I have instructed our very able writers to feel free to get creative and write about what interests them; writers do their best work when they’re passionate. I’ve also put a call out for opinion submissions, including those from oft-underrepresented voices, such as women, LGBTQ writers and Jews of color. We will continue to offer coverage of every stream of Judaism without prejudice, and we will do our level best to provide balanced reporting and analysis that represents all political viewpoints.
In all my years as an editor, the past couple of years have, in many ways, been the most challenging.
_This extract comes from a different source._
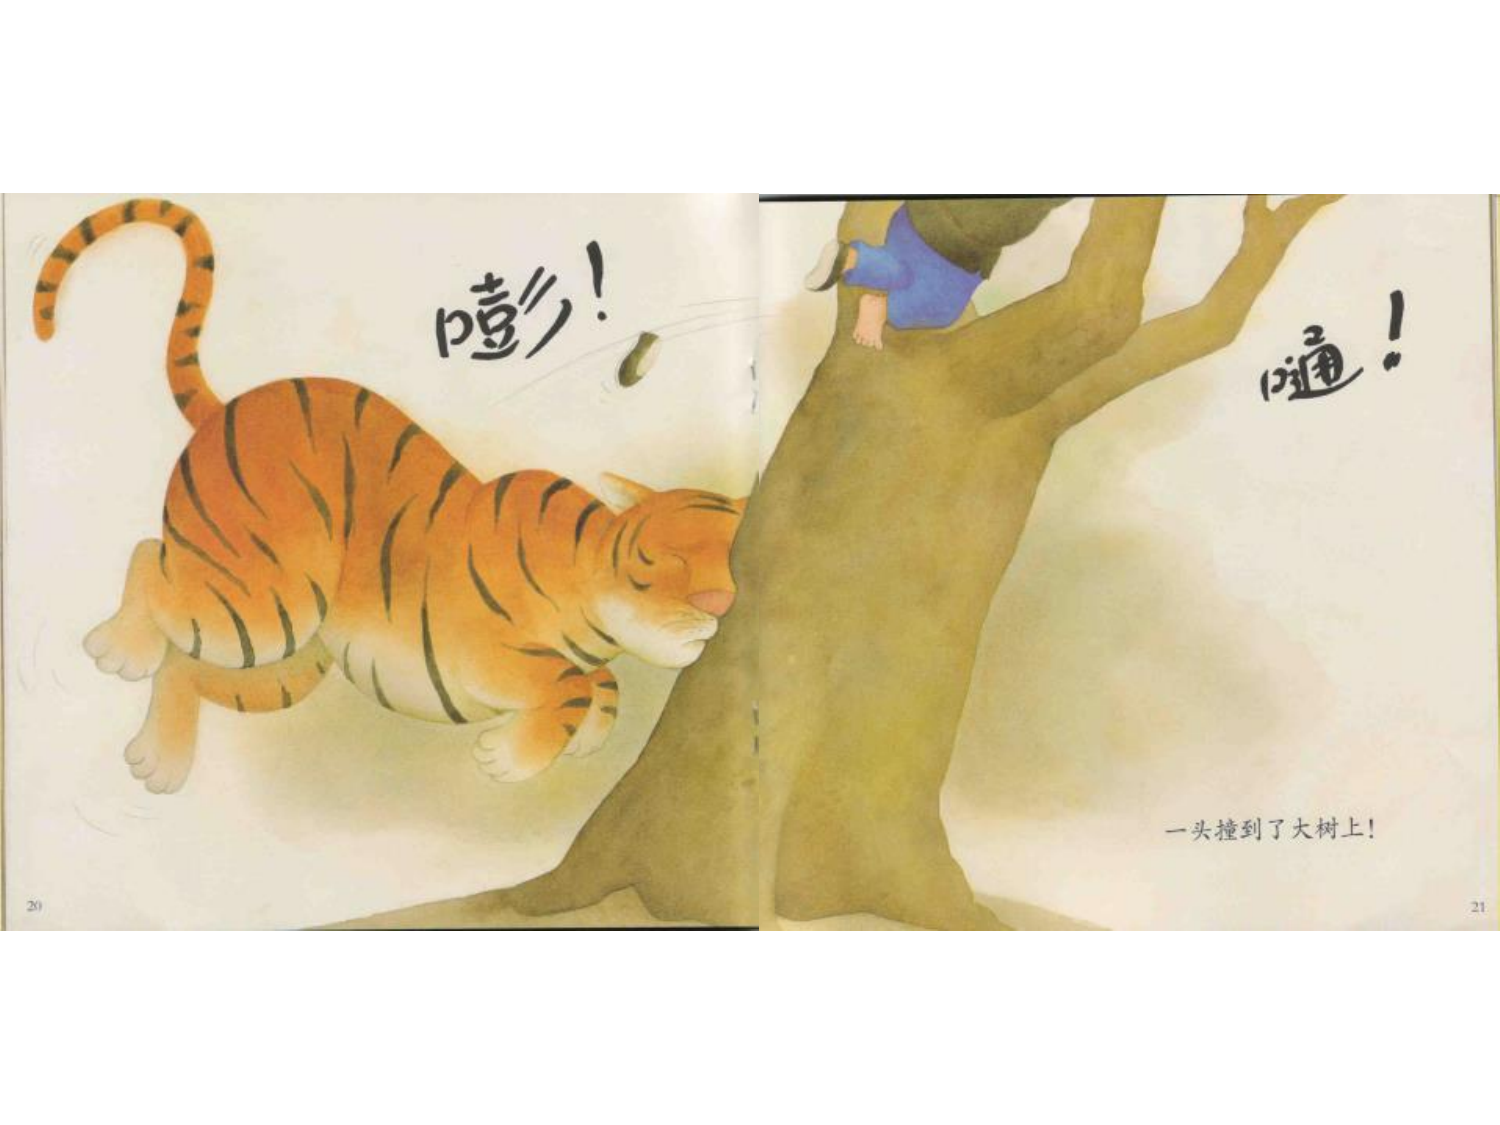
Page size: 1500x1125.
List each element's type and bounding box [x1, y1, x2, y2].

picture [0, 193, 1500, 931]
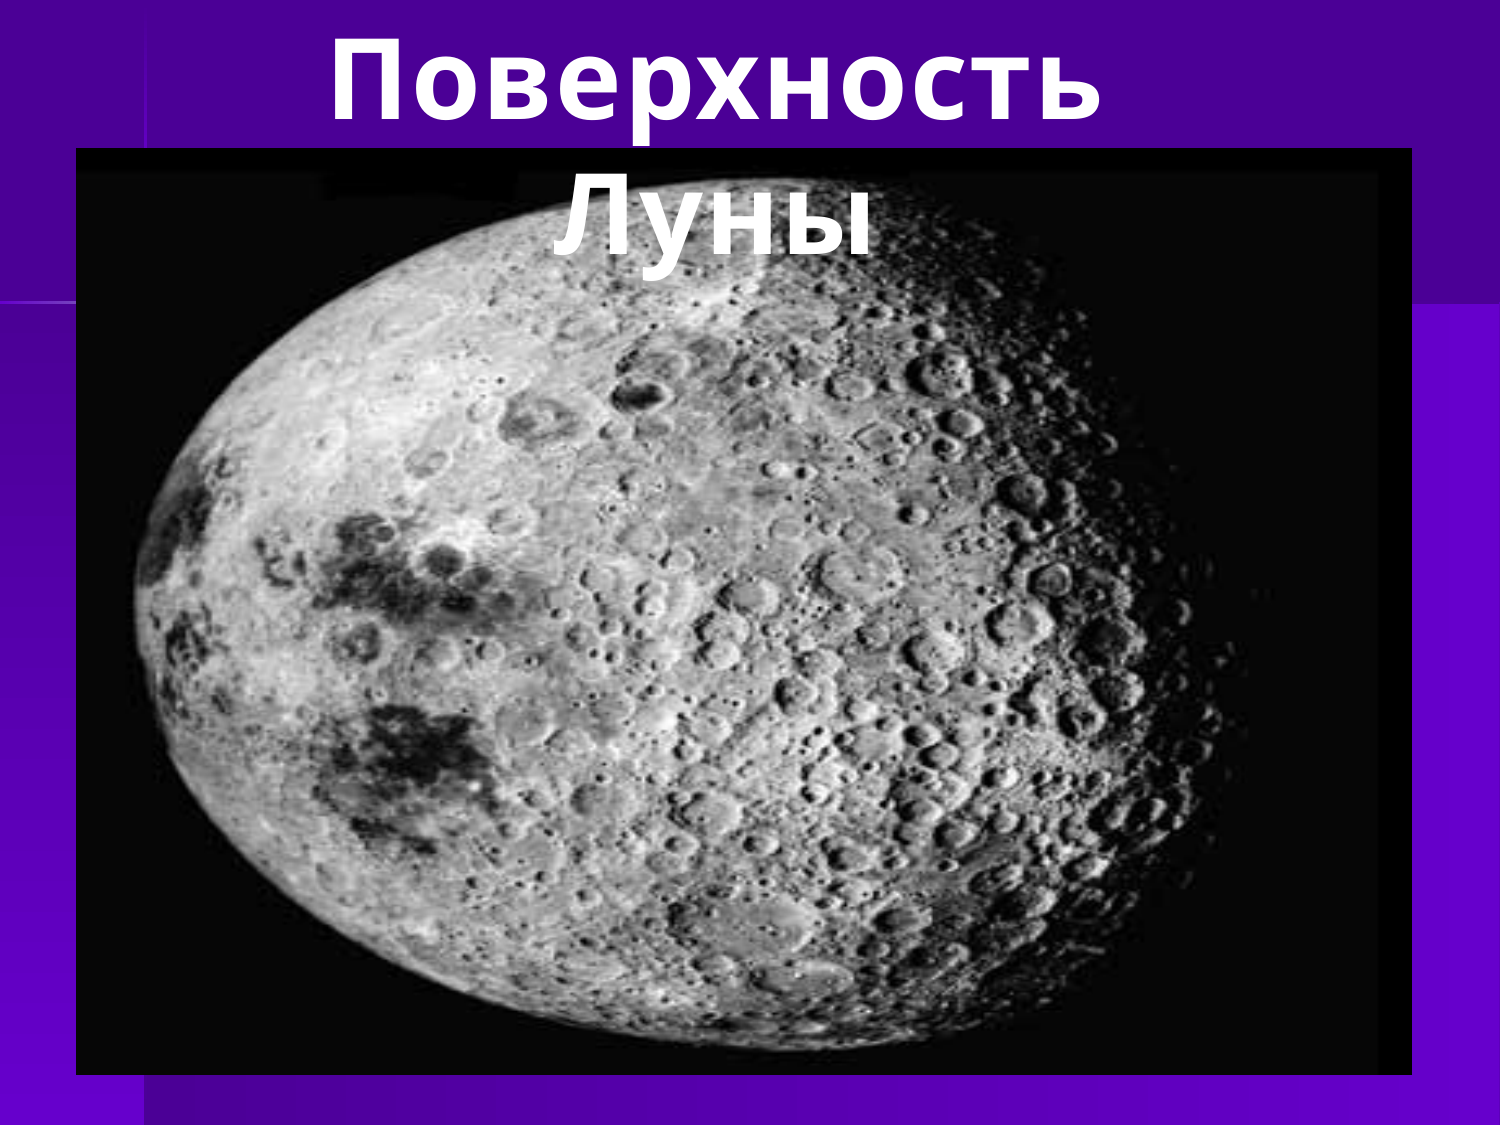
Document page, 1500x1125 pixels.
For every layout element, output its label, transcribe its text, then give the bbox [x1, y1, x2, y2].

The news media has encountered extraordinary change as digital media has evolved, and for the first time in my memory, the notion that a free press is essential to the functioning of a healthy democracy has actually come under attack. People in every community are divided, but the divisions in the Jewish community make the business of Jewish journalism especially tough, as I learned from many colleagues at the most recent American Jewish Press Association conference. Coming in as an editor in this climate, I know that no matter how carefully I tread, there will be people who disagree with the decisions I make or imagine that I’m motivated by a particular agenda. But I can assure you: I have no agenda to pursue other than presenting a robust and interesting portrait of Jewish Philadelphia today.